> [HOW TO COMPLETE THIS TASK]:
Repeat the listing below in full and exactly, but without its pictures.

━━━━━ DATASET RECORDS ━━━━━

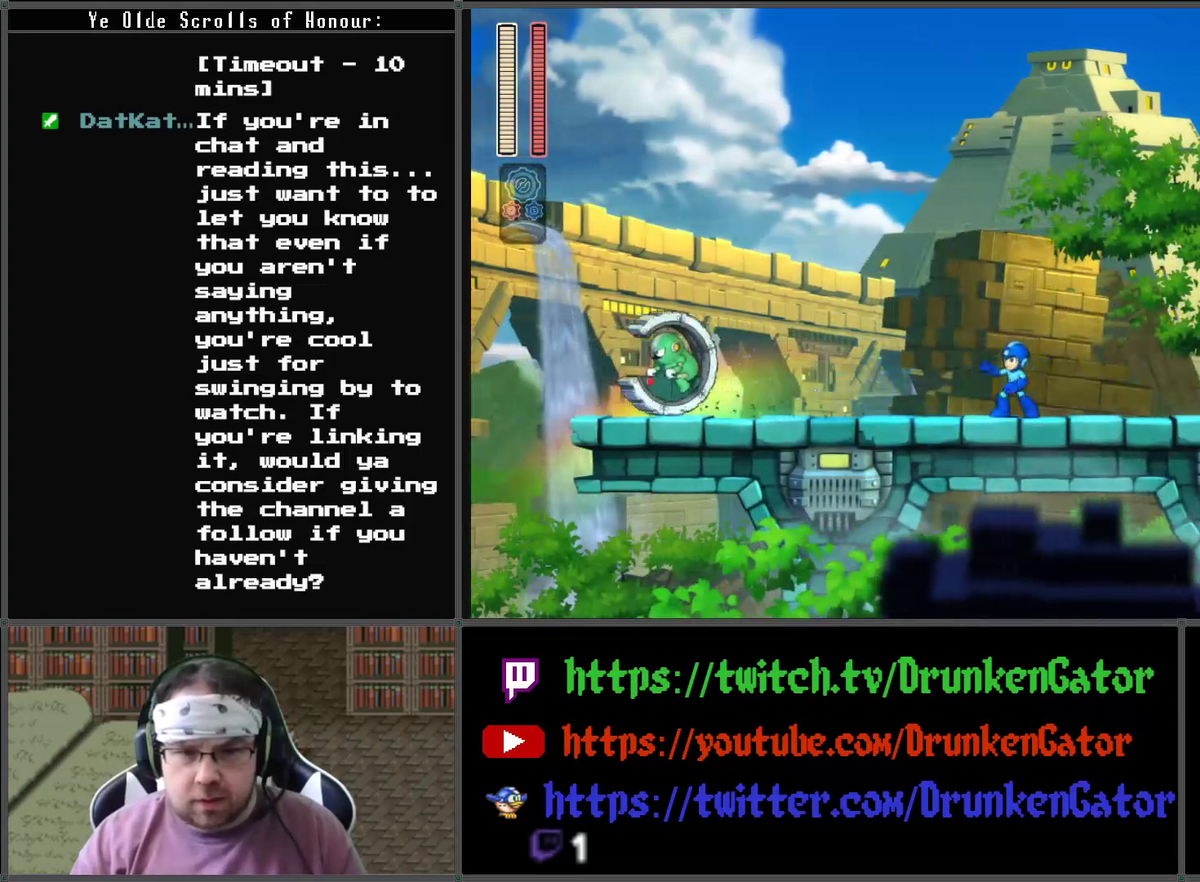
{"buttons": ["X"], "left_stick": "center", "right_stick": "center", "events": []}
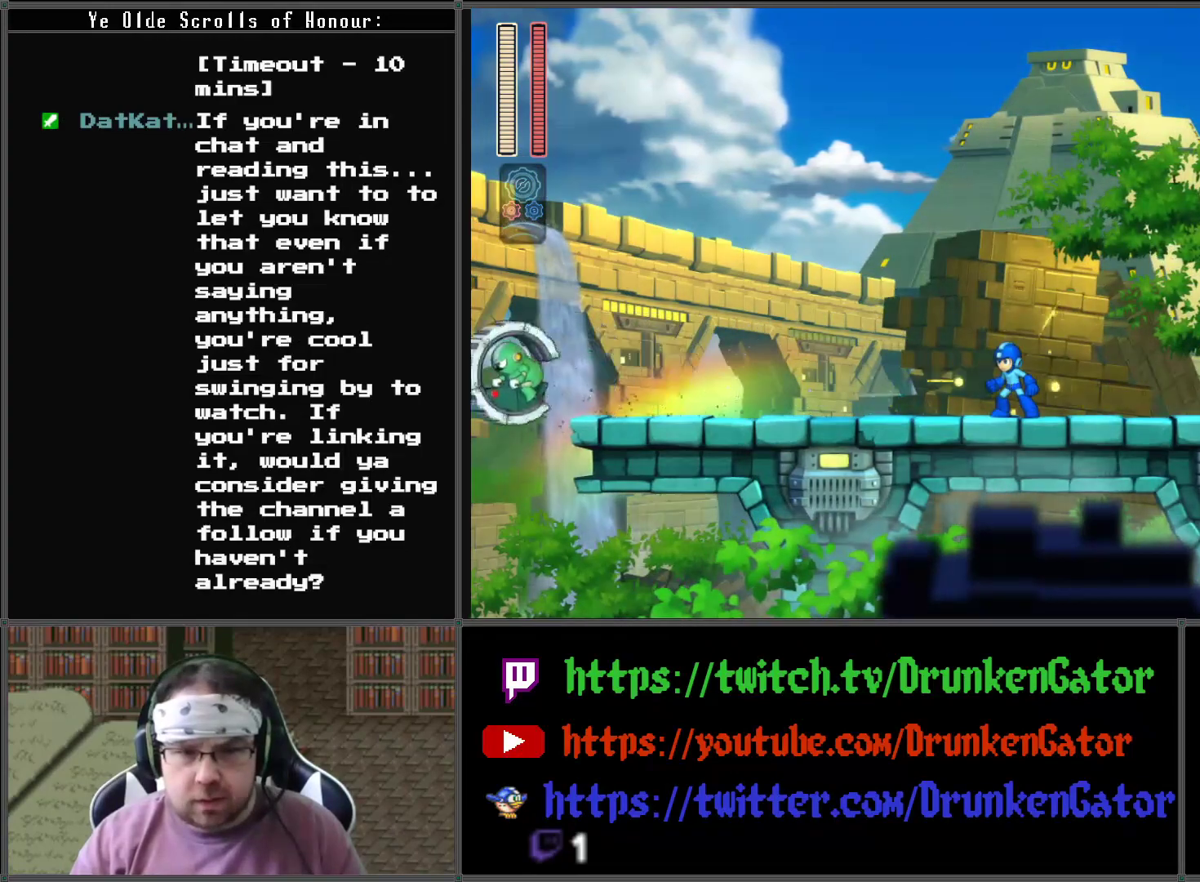
{"buttons": ["A", "X", "DPAD_RIGHT"], "left_stick": "center", "right_stick": "center", "events": [[167, "DPAD_RIGHT", "down"], [333, "DPAD_RIGHT", "up"], [467, "A", "down"], [467, "DPAD_RIGHT", "down"]]}
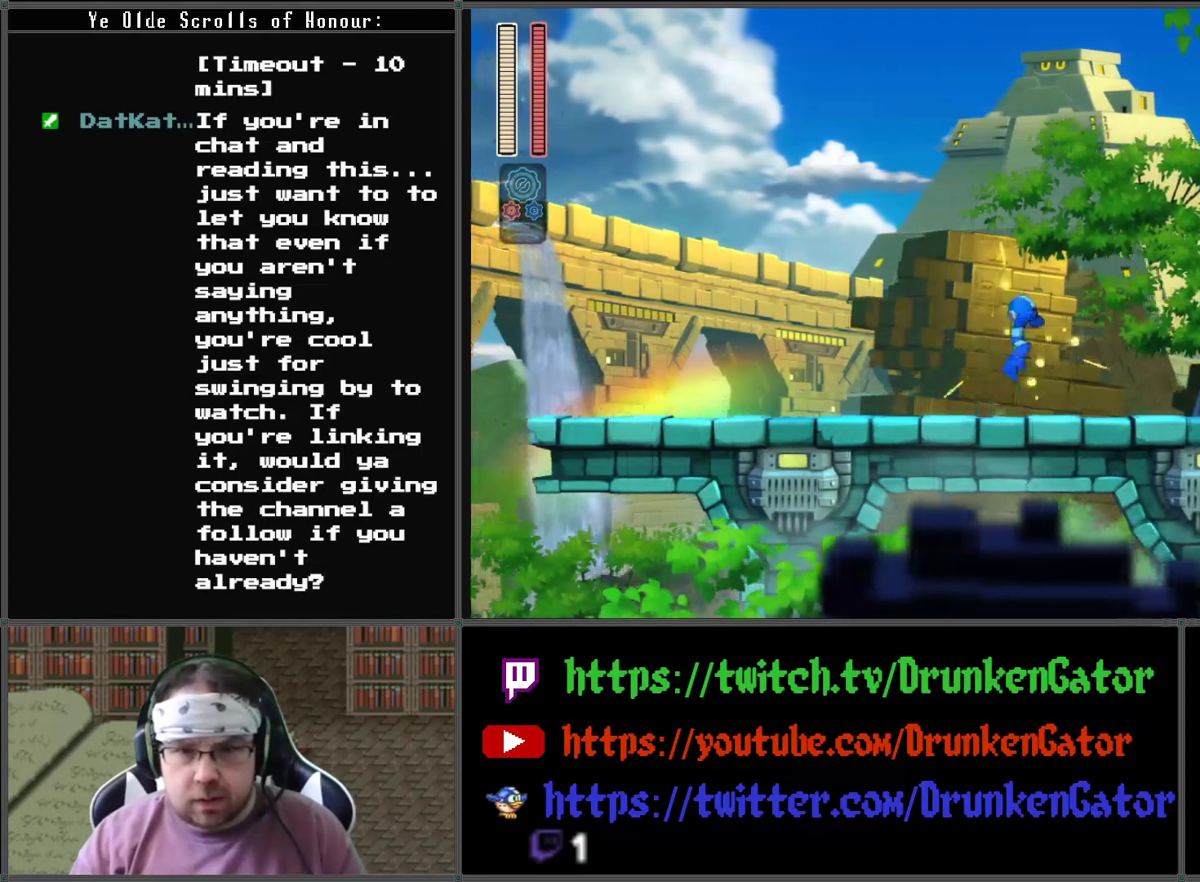
{"buttons": [], "left_stick": "center", "right_stick": "center", "events": [[67, "A", "up"], [100, "X", "up"], [167, "X", "down"], [333, "X", "up"], [367, "DPAD_RIGHT", "up"]]}
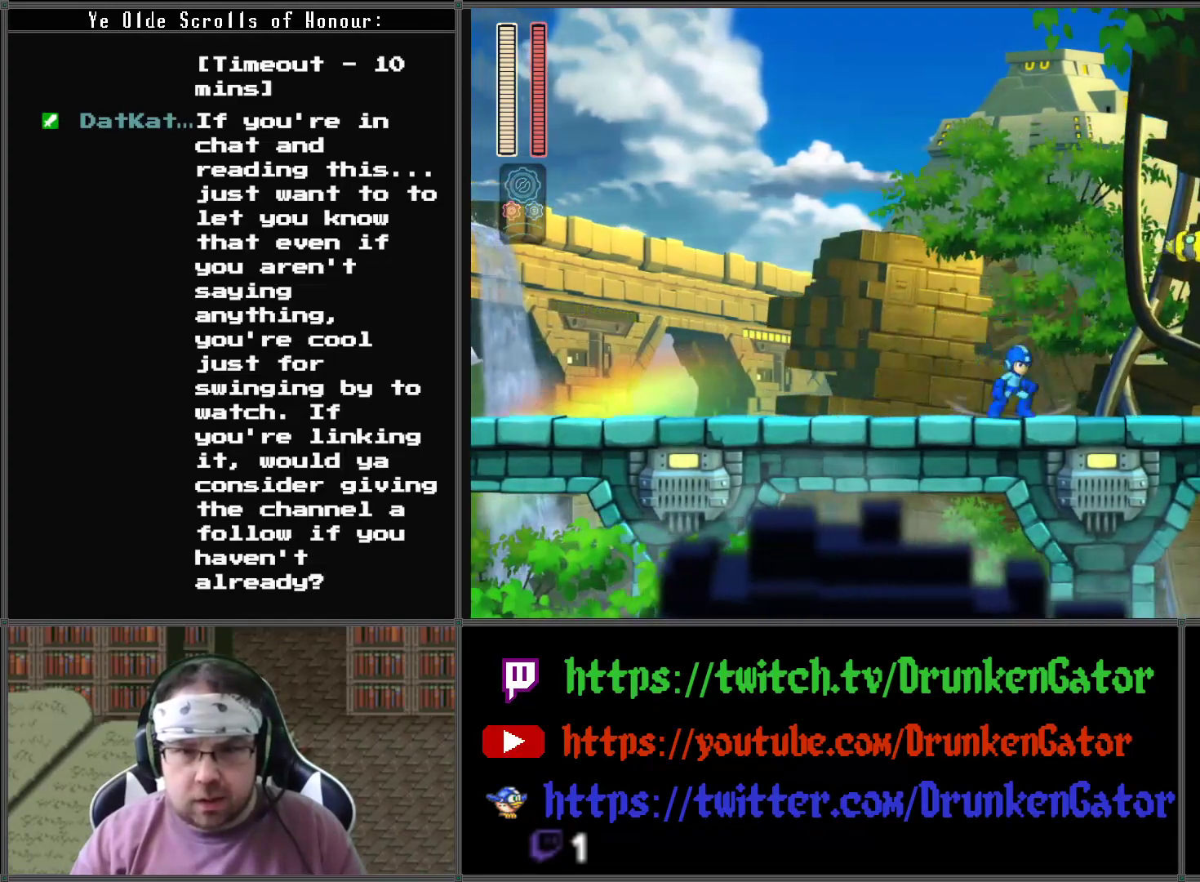
{"buttons": [], "left_stick": "center", "right_stick": "center", "events": [[67, "A", "down"], [167, "A", "up"], [233, "X", "down"], [433, "X", "up"]]}
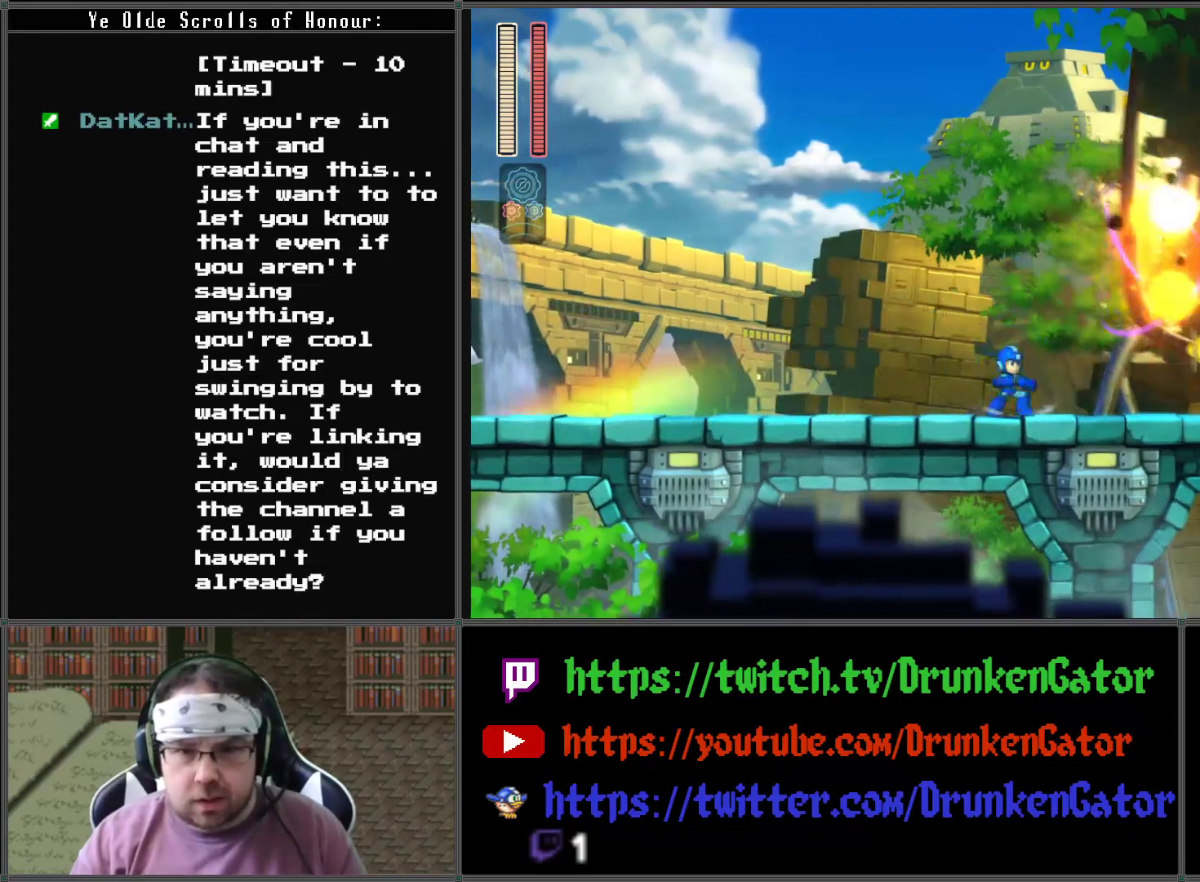
{"buttons": ["X"], "left_stick": "center", "right_stick": "center", "events": [[100, "X", "down"], [267, "X", "up"], [433, "X", "down"]]}
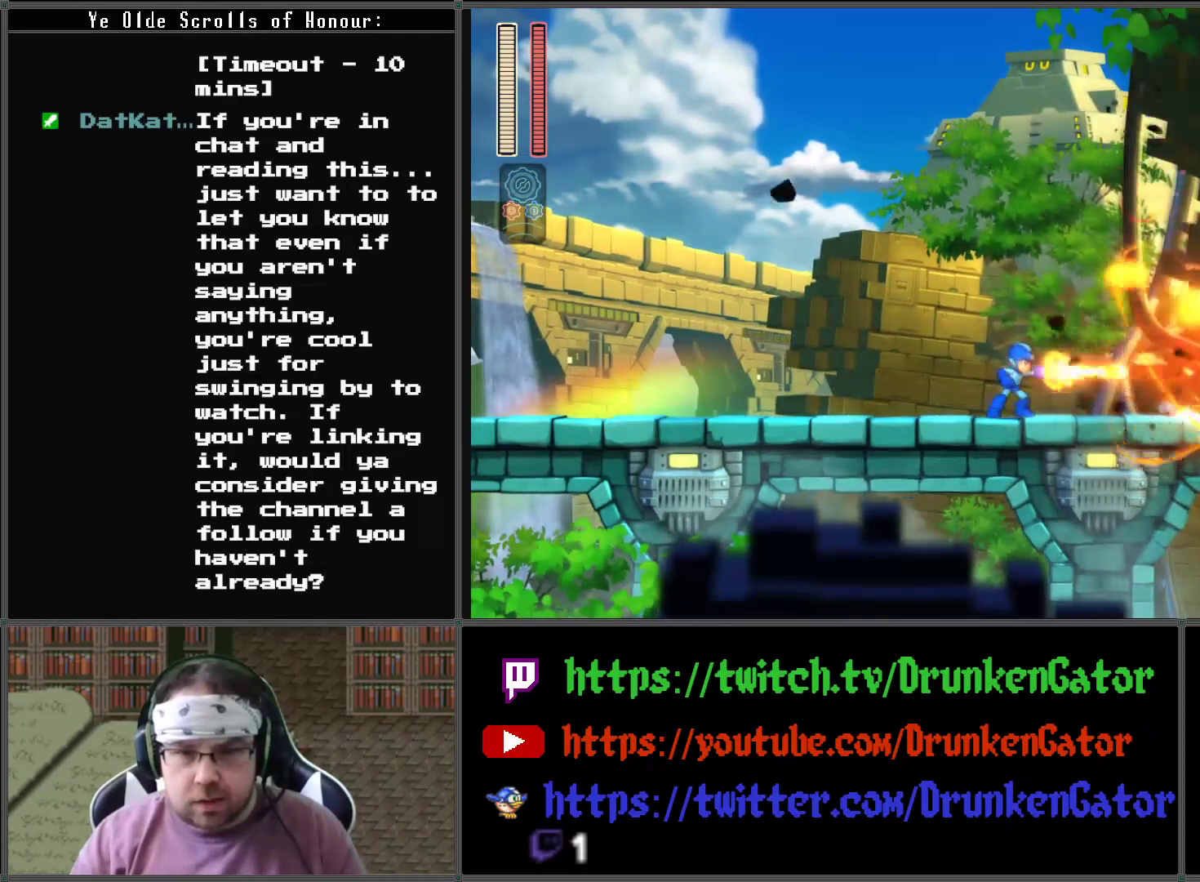
{"buttons": ["A", "X", "DPAD_DOWN", "DPAD_RIGHT"], "left_stick": "center", "right_stick": "center", "events": [[67, "DPAD_RIGHT", "down"], [333, "DPAD_DOWN", "down"], [400, "A", "down"], [433, "DPAD_RIGHT", "up"], [467, "DPAD_RIGHT", "down"]]}
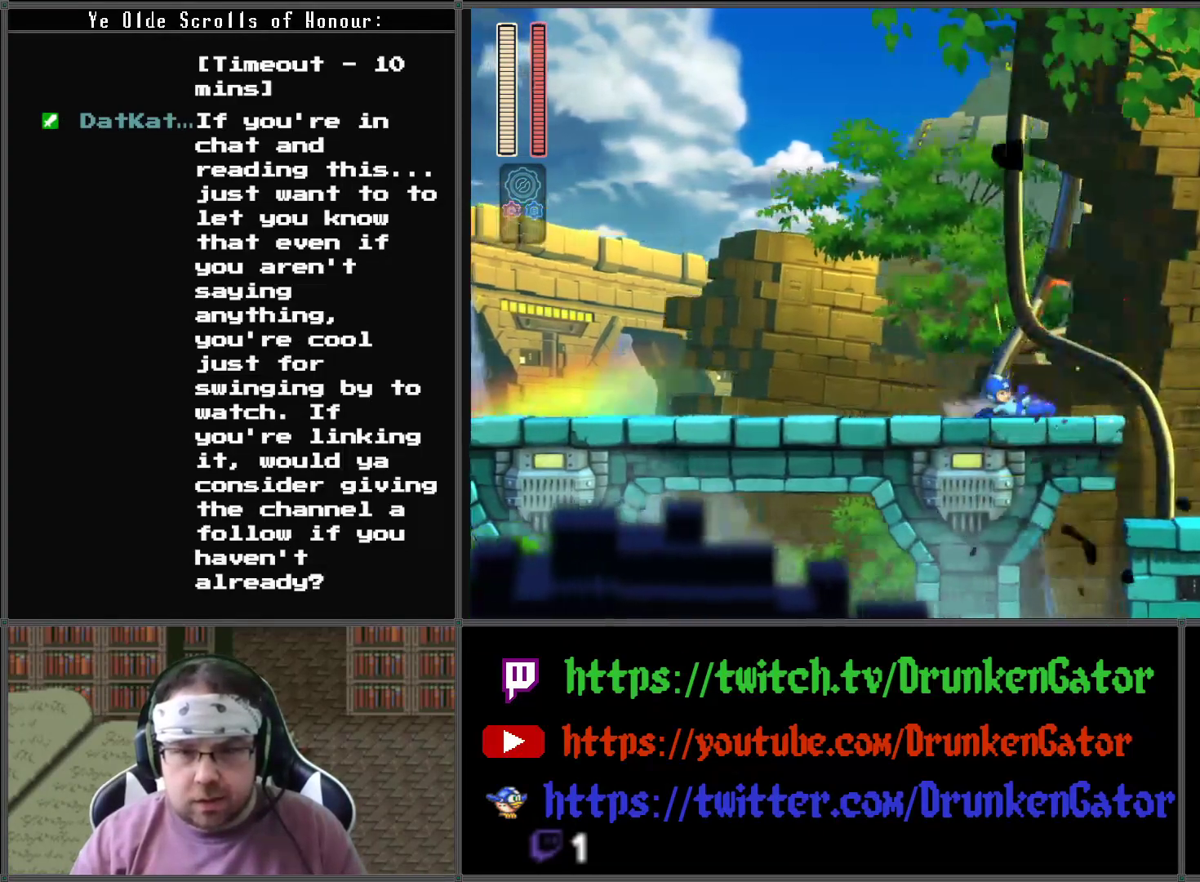
{"buttons": ["X", "DPAD_RIGHT"], "left_stick": "center", "right_stick": "center", "events": [[167, "A", "up"], [200, "DPAD_DOWN", "up"]]}
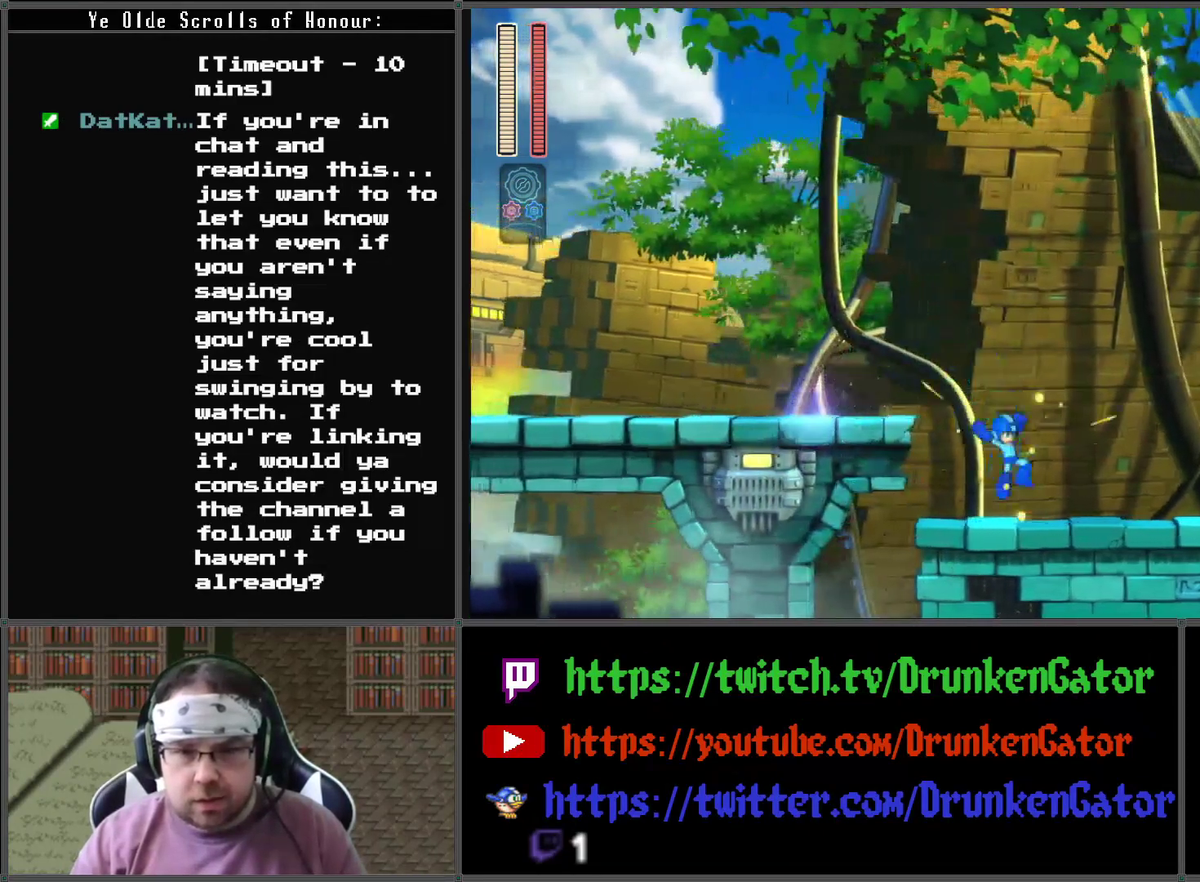
{"buttons": ["X"], "left_stick": "center", "right_stick": "center", "events": [[200, "DPAD_RIGHT", "up"]]}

━━━━━

> [SOLUTION TO THIS EXERCISE]:
{"buttons": ["X"], "left_stick": "center", "right_stick": "center", "events": []}
{"buttons": ["A", "X", "DPAD_RIGHT"], "left_stick": "center", "right_stick": "center", "events": [[167, "DPAD_RIGHT", "down"], [333, "DPAD_RIGHT", "up"], [467, "A", "down"], [467, "DPAD_RIGHT", "down"]]}
{"buttons": [], "left_stick": "center", "right_stick": "center", "events": [[67, "A", "up"], [100, "X", "up"], [167, "X", "down"], [333, "X", "up"], [367, "DPAD_RIGHT", "up"]]}
{"buttons": [], "left_stick": "center", "right_stick": "center", "events": [[67, "A", "down"], [167, "A", "up"], [233, "X", "down"], [433, "X", "up"]]}
{"buttons": ["X"], "left_stick": "center", "right_stick": "center", "events": [[100, "X", "down"], [267, "X", "up"], [433, "X", "down"]]}
{"buttons": ["A", "X", "DPAD_DOWN", "DPAD_RIGHT"], "left_stick": "center", "right_stick": "center", "events": [[67, "DPAD_RIGHT", "down"], [333, "DPAD_DOWN", "down"], [400, "A", "down"], [433, "DPAD_RIGHT", "up"], [467, "DPAD_RIGHT", "down"]]}
{"buttons": ["X", "DPAD_RIGHT"], "left_stick": "center", "right_stick": "center", "events": [[167, "A", "up"], [200, "DPAD_DOWN", "up"]]}
{"buttons": ["X"], "left_stick": "center", "right_stick": "center", "events": [[200, "DPAD_RIGHT", "up"]]}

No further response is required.